The study is a randomized, double blind, dose-finding study involving subjects 18 years of age and older with venous leg ulcers of at least 6 week's, but not more than 24 months duration. The ulcers must be between 2 cm2 and 12 cm2 in area at presentation. Approximately 400 subjects will be recruited at 25 investigational centers in the United States. The study will assess both the time to complete wound closure and the proportion of complete wound closures in each cohort.
Venous leg ulcers are increasingly common and costly, and are often a cause of prolonged suffering for patients. These wounds can be characterized as difficult to heal and are typically caused by impaired microcirculation secondary to venous hypertension. Many venous ulcers fail to heal even after 3 months of standard treatment and develop into chronic, non-responsive wounds. Based on an estimated figure of 2.5 million venous leg ulcers in the United States alone and a study of actual direct treatment costs of $9,685 per person, the annual cost of treating these wounds is likely in the many billions of dollars. Accordingly, the availability of innovative and effective treatment strategies for such high-risk wounds could provide tremendous benefits to both patients and society.
"The novel format of this cell-based therapy shows great potential to deliver a compelling clinical and cost effectiveness profile," said Travis E. Baugh, President and Chief Operating Officer of Healthpoint. "The current study is an important part of our ongoing development strategy for advancing wound care therapies and our intended evidence-based dossier for regulatory filings in both the United States and Europe."
About HP802-247
HP802-247 consists of two components that are sprayed sequentially on the wound bed at the time of treatment: a fibrinogen solution and a cell preparation containing a mixture of growth arrested, living, allogeneic epidermal keratinocytes and dermal fibroblasts.

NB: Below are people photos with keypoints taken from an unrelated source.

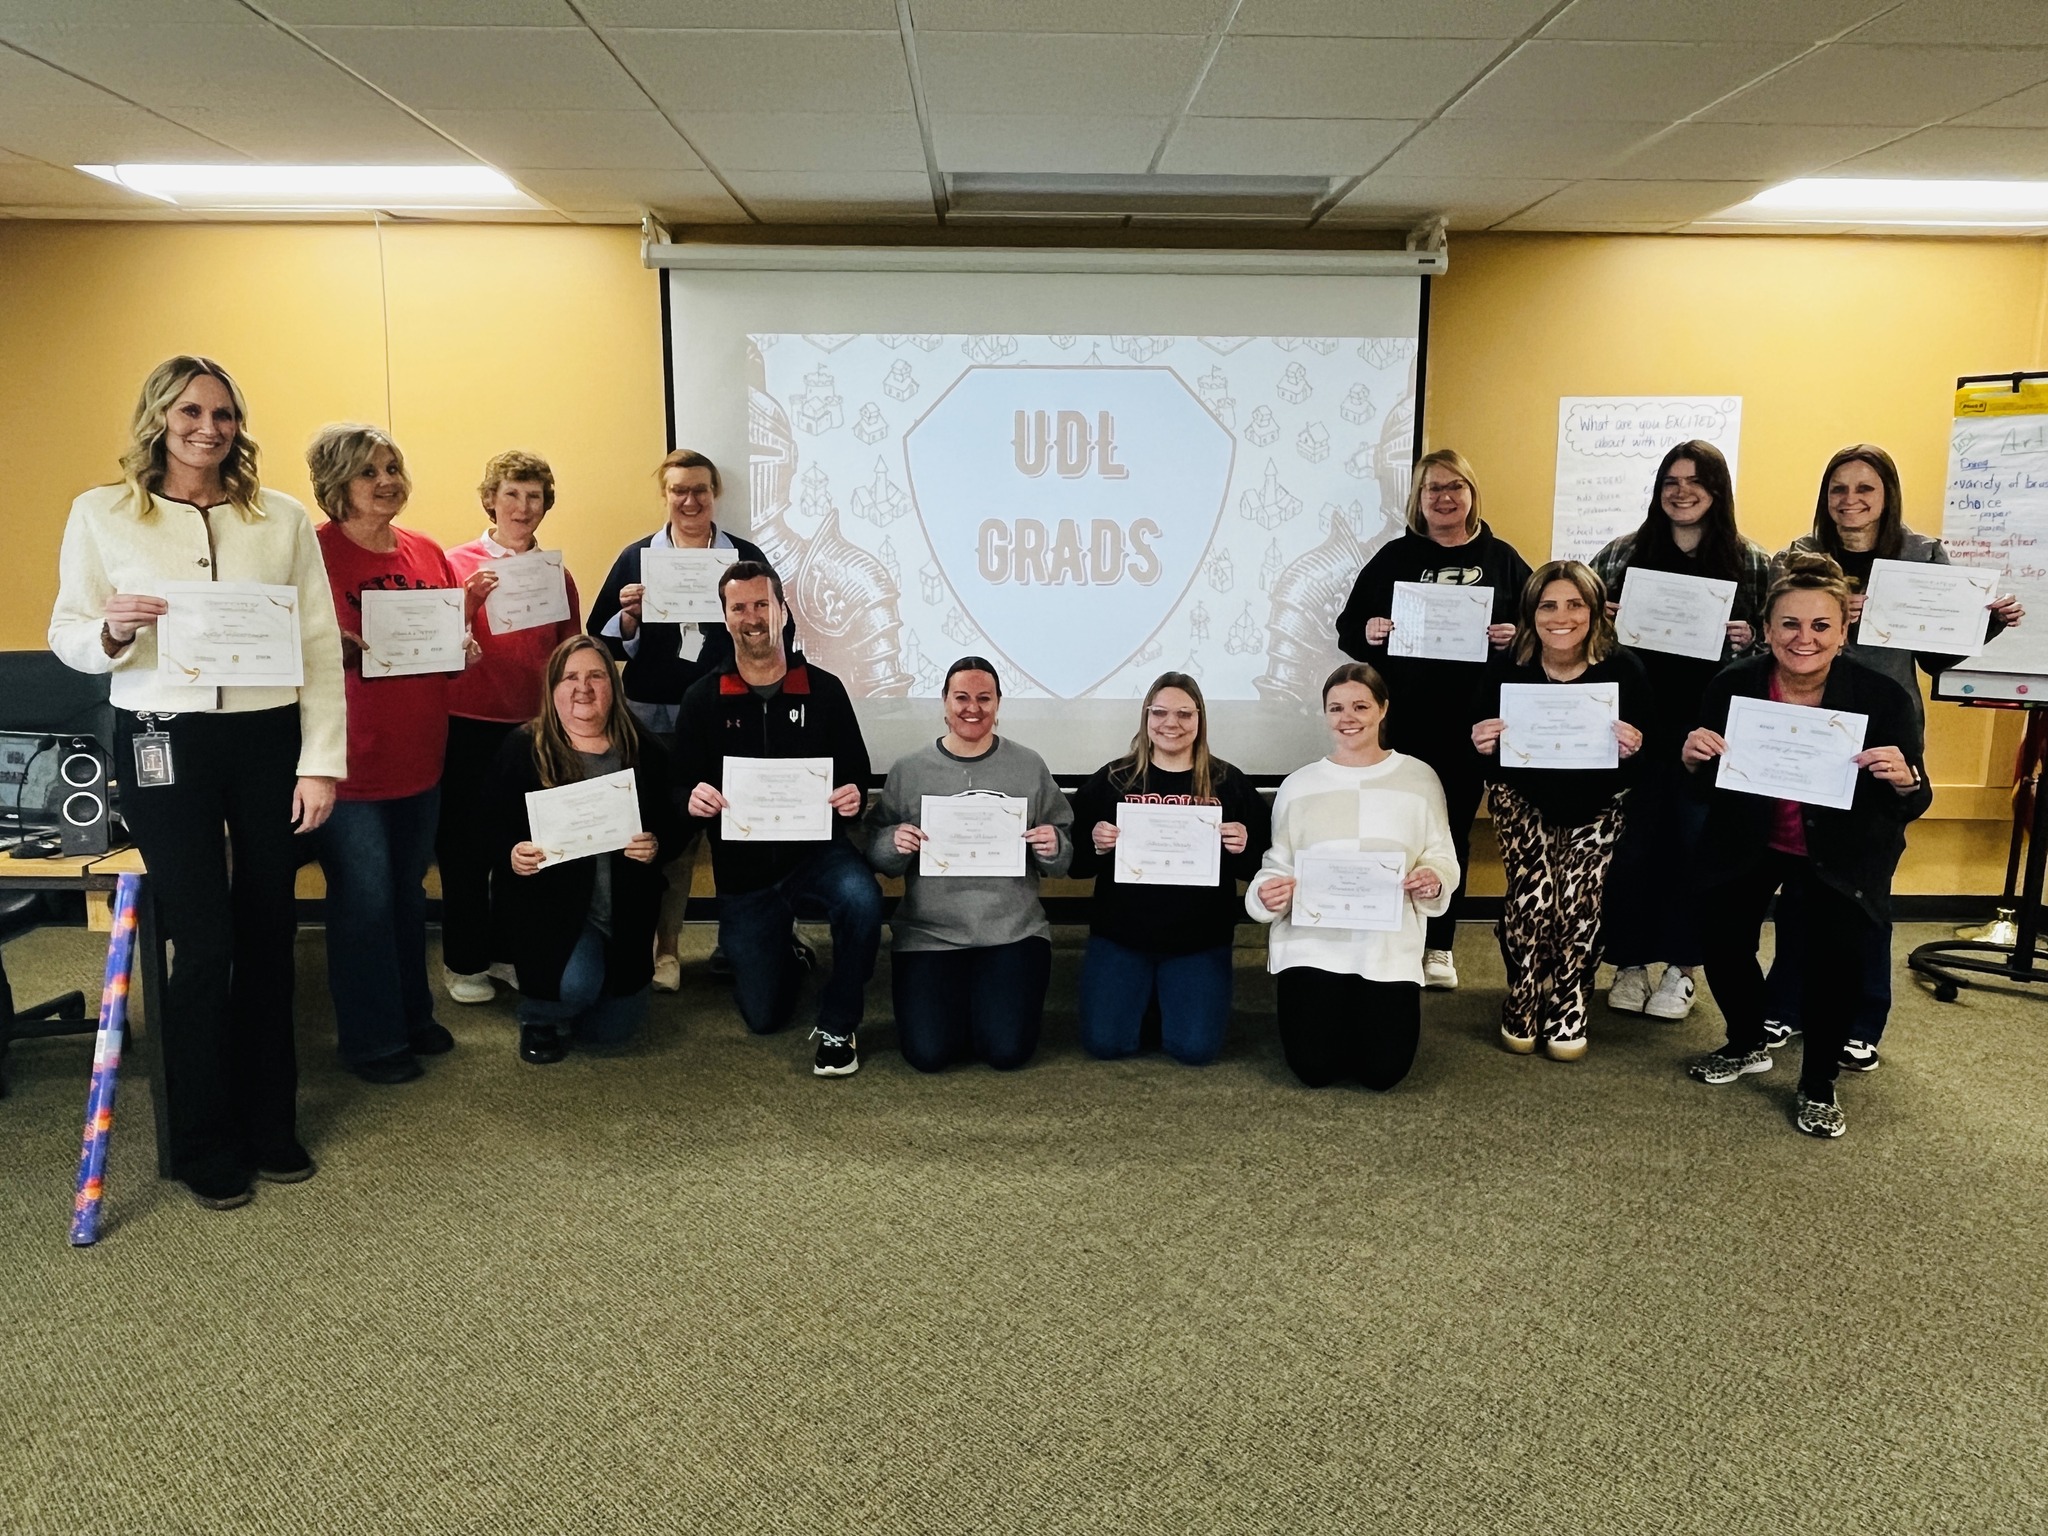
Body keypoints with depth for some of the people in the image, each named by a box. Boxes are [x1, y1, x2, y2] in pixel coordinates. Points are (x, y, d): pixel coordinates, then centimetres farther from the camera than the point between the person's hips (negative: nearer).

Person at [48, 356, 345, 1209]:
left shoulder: (282, 518, 3)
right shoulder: (100, 515, 1)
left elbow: (321, 645, 0)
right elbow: (68, 639, 4)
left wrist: (322, 759, -5)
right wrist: (111, 631, -19)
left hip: (269, 738, 2)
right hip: (164, 742, -2)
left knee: (268, 937, 10)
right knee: (204, 944, 0)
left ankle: (269, 1123, 27)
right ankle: (204, 1146, 18)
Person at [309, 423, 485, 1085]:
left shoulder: (427, 552, 9)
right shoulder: (317, 552, -9)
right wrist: (348, 647, -29)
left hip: (419, 752, 6)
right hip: (353, 757, -6)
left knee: (408, 890, 18)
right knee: (364, 898, 1)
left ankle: (413, 1013, 33)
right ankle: (371, 1038, 15)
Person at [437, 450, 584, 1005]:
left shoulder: (556, 573, 7)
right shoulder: (458, 563, -1)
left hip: (533, 725, 3)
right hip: (469, 725, -3)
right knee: (466, 846, 4)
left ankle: (514, 951, 23)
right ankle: (465, 961, 17)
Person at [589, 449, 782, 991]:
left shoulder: (746, 556, 6)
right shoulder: (636, 557, 7)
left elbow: (780, 633, 6)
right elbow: (604, 644, 5)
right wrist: (628, 615, -13)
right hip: (655, 717, 0)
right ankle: (662, 947, 14)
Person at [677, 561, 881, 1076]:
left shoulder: (824, 690, -2)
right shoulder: (703, 698, 0)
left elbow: (858, 777, 1)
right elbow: (681, 791, 0)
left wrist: (854, 797, -23)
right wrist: (694, 801, -24)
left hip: (817, 848, -1)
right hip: (742, 866, 1)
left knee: (862, 900, -37)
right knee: (763, 1017, 7)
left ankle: (837, 1025, -12)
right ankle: (781, 957, 46)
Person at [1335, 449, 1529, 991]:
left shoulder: (1502, 559, 8)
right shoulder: (1394, 557, 6)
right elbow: (1347, 628, 4)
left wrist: (1516, 637, -11)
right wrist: (1367, 633, -17)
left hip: (1470, 722, 1)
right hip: (1403, 718, -1)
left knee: (1453, 828, 9)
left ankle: (1439, 946, 21)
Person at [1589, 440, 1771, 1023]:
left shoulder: (1752, 563, 4)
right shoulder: (1623, 554, 6)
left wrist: (1748, 640, -13)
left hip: (1709, 728, 0)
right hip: (1637, 723, 0)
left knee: (1695, 842, 4)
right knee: (1632, 841, 2)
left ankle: (1682, 965, 19)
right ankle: (1630, 962, 17)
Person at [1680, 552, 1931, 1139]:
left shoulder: (1882, 696, -19)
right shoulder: (1732, 687, -16)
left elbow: (1910, 807, -13)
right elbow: (1705, 791, -8)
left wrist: (1904, 781, -36)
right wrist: (1693, 761, -29)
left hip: (1842, 852, -1)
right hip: (1751, 841, 2)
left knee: (1833, 954, -14)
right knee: (1722, 940, -9)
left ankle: (1818, 1086, 12)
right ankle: (1746, 1047, 23)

Based on in vitro studies, HP802-247 is expected to release various growth and angiogenic factors into the micro-environment of the wound through administration of these living, metabolically active, but non-proliferating cells that are trapped on the wound surface in a thin fibrin matrix. The secreted growth and angiogenic factors are anticipated to stimulate the patient's own cells to heal the wound.